§ MR. O'SHEA
asked the Postmaster General, Whether, in deciding on any suggestions which, in accordance with his invitation, may be laid before him by Telephone Companies, he will take care to exact such conditions as may protect the public against the evil effect of private monopolies which might be created by the amalgamation of, or by arrangements between, the Companies?
§ MR. FAWCETT
I can assure my hon.
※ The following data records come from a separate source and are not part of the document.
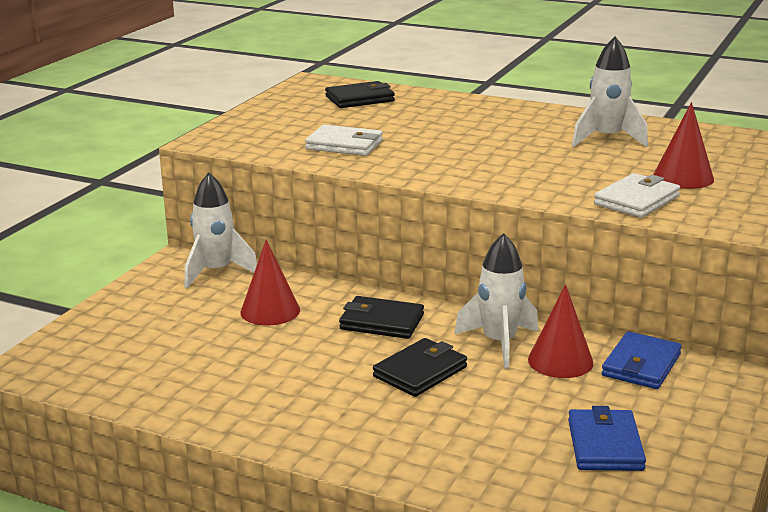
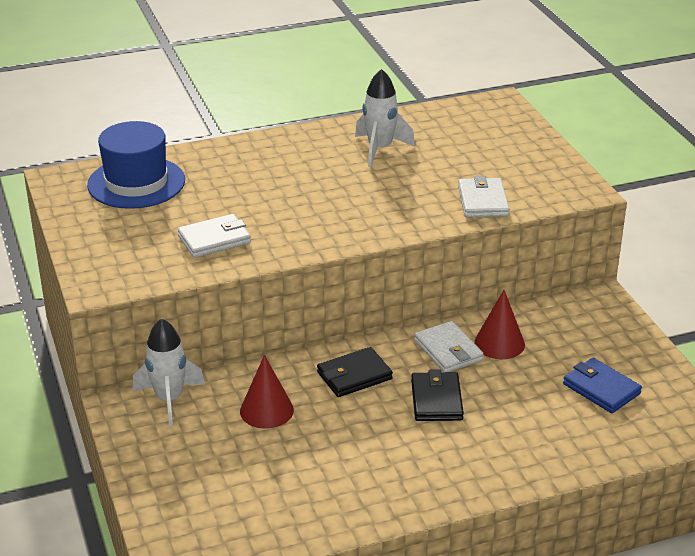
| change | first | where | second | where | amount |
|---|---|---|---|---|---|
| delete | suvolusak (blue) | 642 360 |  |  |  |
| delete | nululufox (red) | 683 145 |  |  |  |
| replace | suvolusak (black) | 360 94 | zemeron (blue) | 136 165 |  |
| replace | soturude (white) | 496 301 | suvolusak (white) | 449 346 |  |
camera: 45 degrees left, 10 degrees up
Friend that the considerations to which he refers will be carefully taken into account in dealing with the question of telephonic communication.
§ MR. BIGGAR
asked the Postmaster General, Whether there has recently been appointed to the position of Stationery Clerk in the office of the Surveyor of the Midland District of Scotland, a son of the Postmaster of Edinburgh; if so, whether this gentleman, till thus appointed, held any appointment in the Post Office; and, if not, whether there were no employees in the lower grades of the Department qualified for the post; whether a son of the Postmaster in Glasgow has recently been put on the staff of the Surveyor for the Northern District of Scotland, and whether he held any prior appointment in the Department; and, whether a gentleman in the Surveyor's Department in Scotland was formerly in an Irish Militia Regiment, and is now in a Surrey Regiment of Militia; and, whether he 1679 draws salary both in his capacity of officer of Militia and Post Office employée?
§ MR. FAWCETT
The practice has long prevailed of allowing the Surveyor to select stationery clerks from the clerks in Provincial post-offices. I find that the son, not as stated in the hon. Member's Question, of the Postmaster of Edinburgh, but of an official in that Office, was appointed a stationery clerk almost immediately after he was appointed to a clerkship in a Provincial post-office. The soil of the Postmaster of Glasgow is employed temporarily as a Surveyor's clerk; but he has no permanent appointment on the Surveyor's staff. I am considering whether it will not be desirable to introduce some change in the present mode of selecting not only stationery clerks, but also Surveyor's clerks, whether permanent or temporary. It is the case that a Surveyor's clerk in Scotland holds a commission in a Militia regiment. I certainly think such an arrangement would be undesirable if it in any way interfered with the due discharge of official duties; but I do not think this can be so in this case, as although he has held this commission for 18 years, on only one occasion has he been absent from his official duties for more than the ordinary period allowed for leave of absence. I presume that the officer in question draws the pay of a Militia officer while out with his regiment for training.